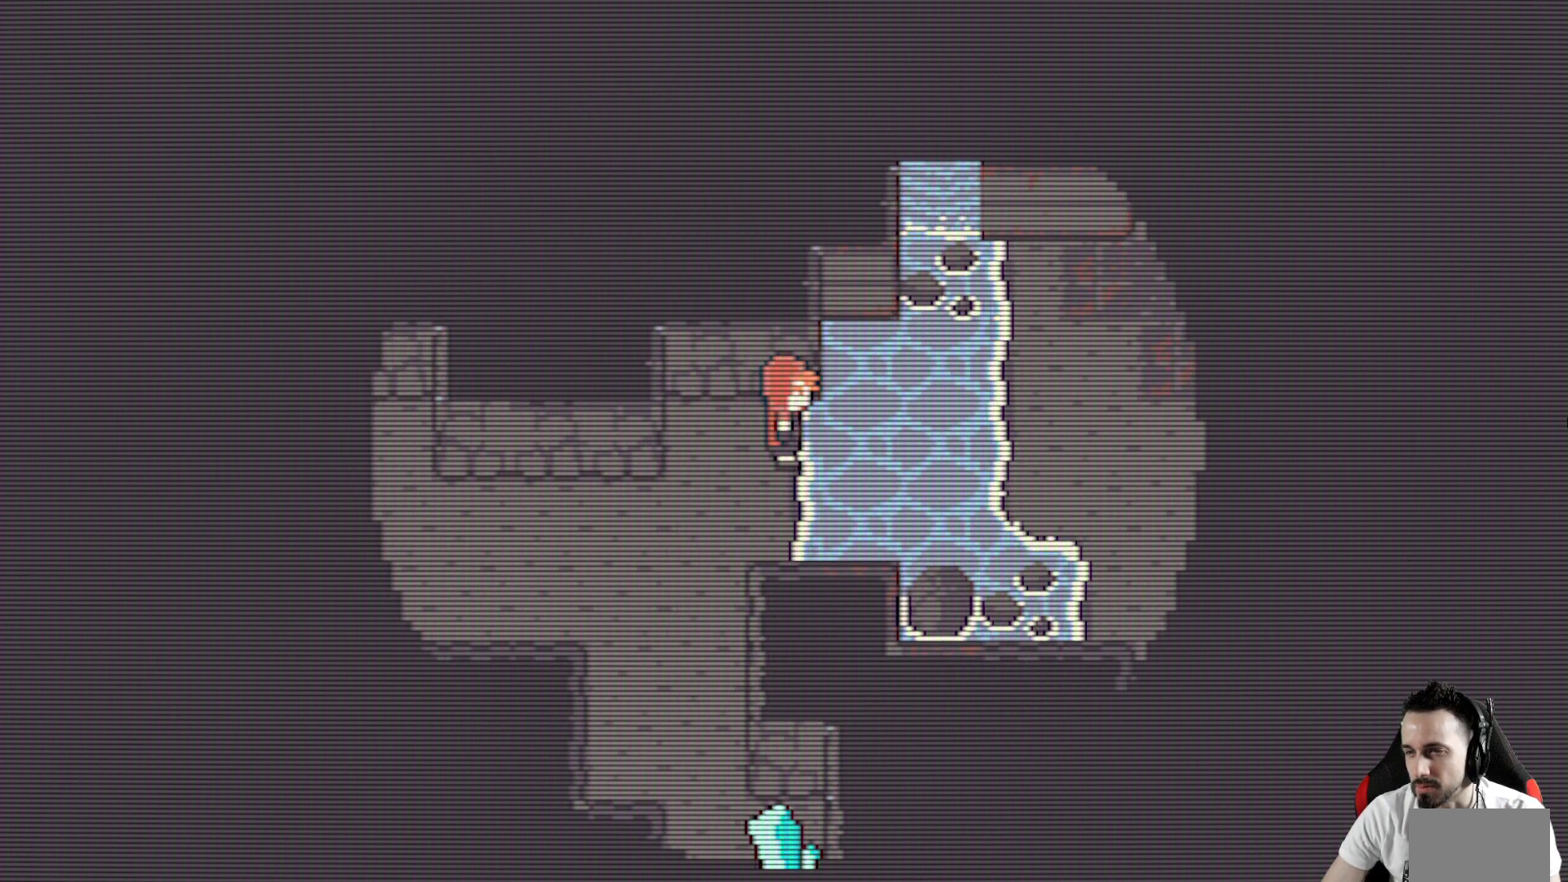
{"keys": ["x"], "events": [[100, "left", "down"], [200, "right", "up"], [200, "space", "down"], [333, "space", "up"], [383, "left", "up"]]}
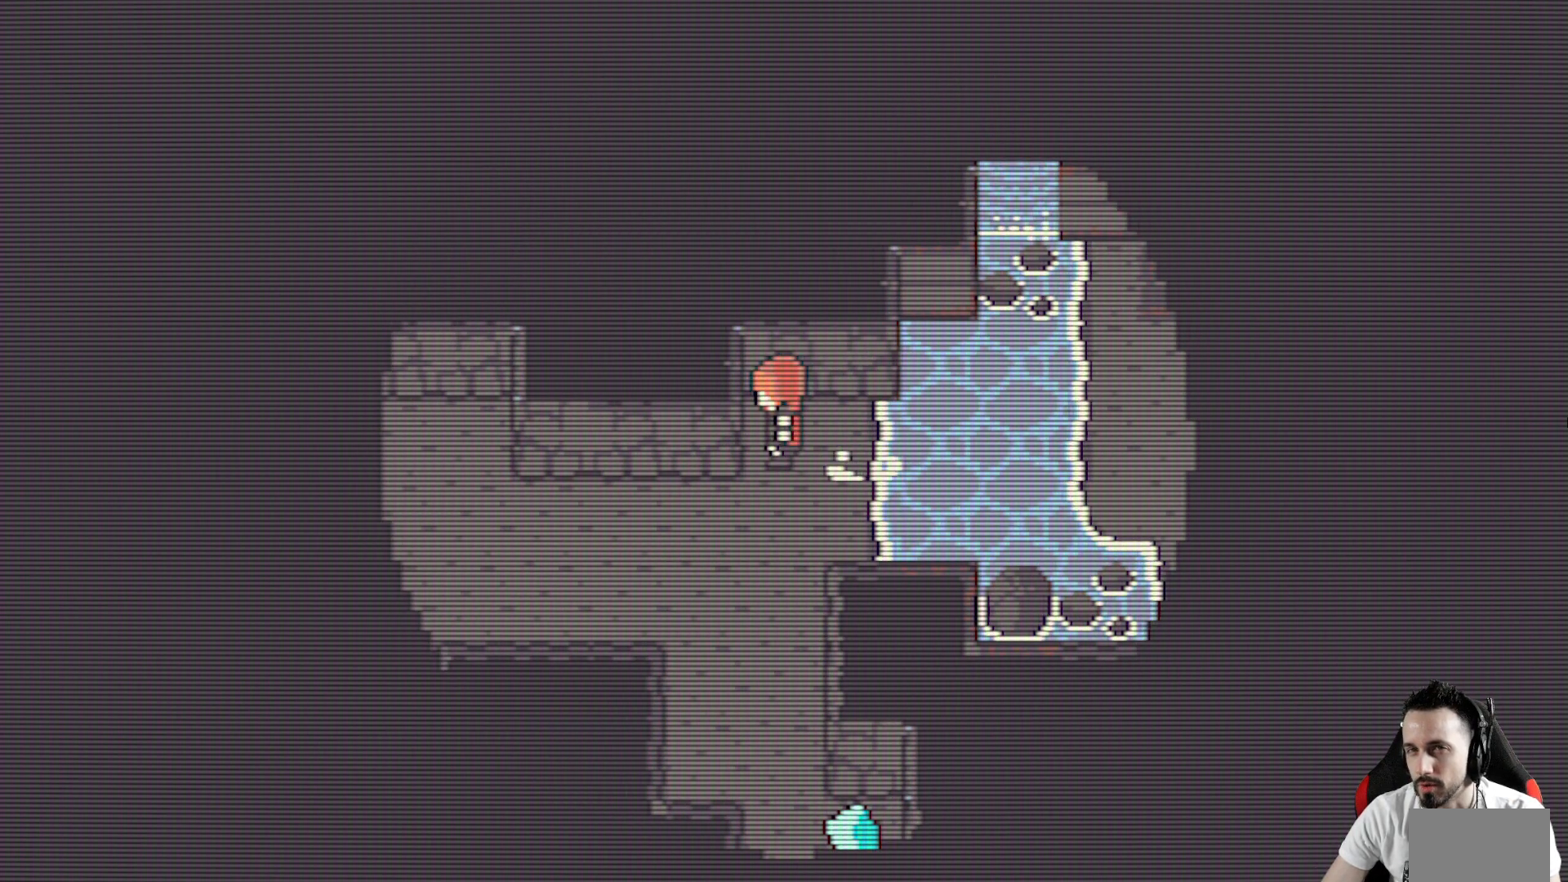
{"keys": ["x"], "events": [[317, "down", "down"], [500, "down", "up"]]}
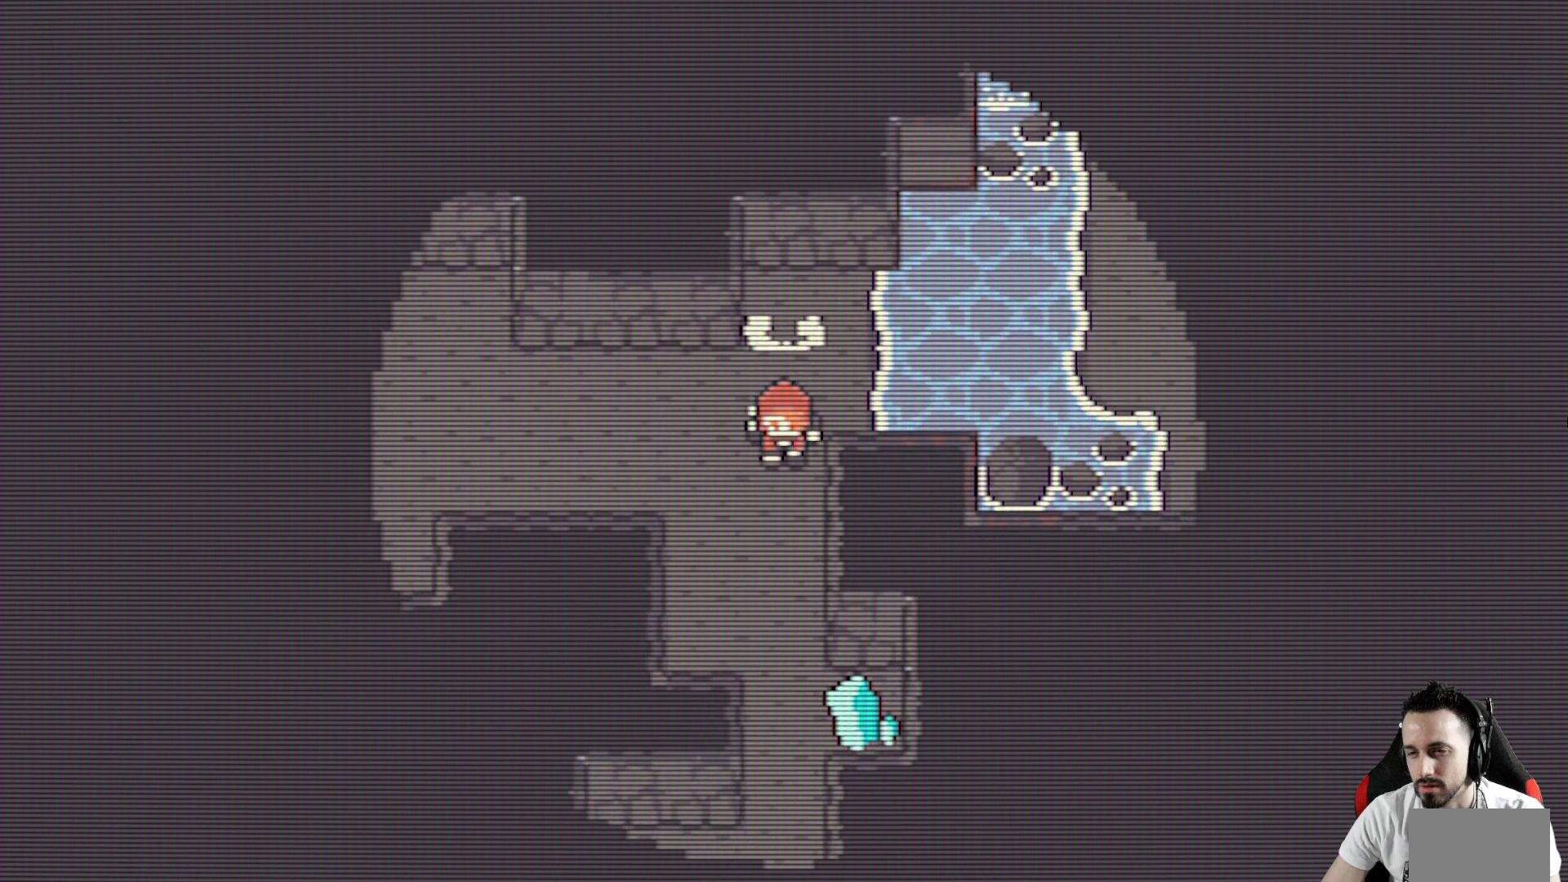
{"keys": ["x"], "events": []}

+ + +

= Exercise =
Leave the images out as you retype each line of the material exactly.

= Exercise solution =
{"keys": ["x"], "events": [[100, "left", "down"], [200, "right", "up"], [200, "space", "down"], [333, "space", "up"], [383, "left", "up"]]}
{"keys": ["x"], "events": [[317, "down", "down"], [500, "down", "up"]]}
{"keys": ["x"], "events": []}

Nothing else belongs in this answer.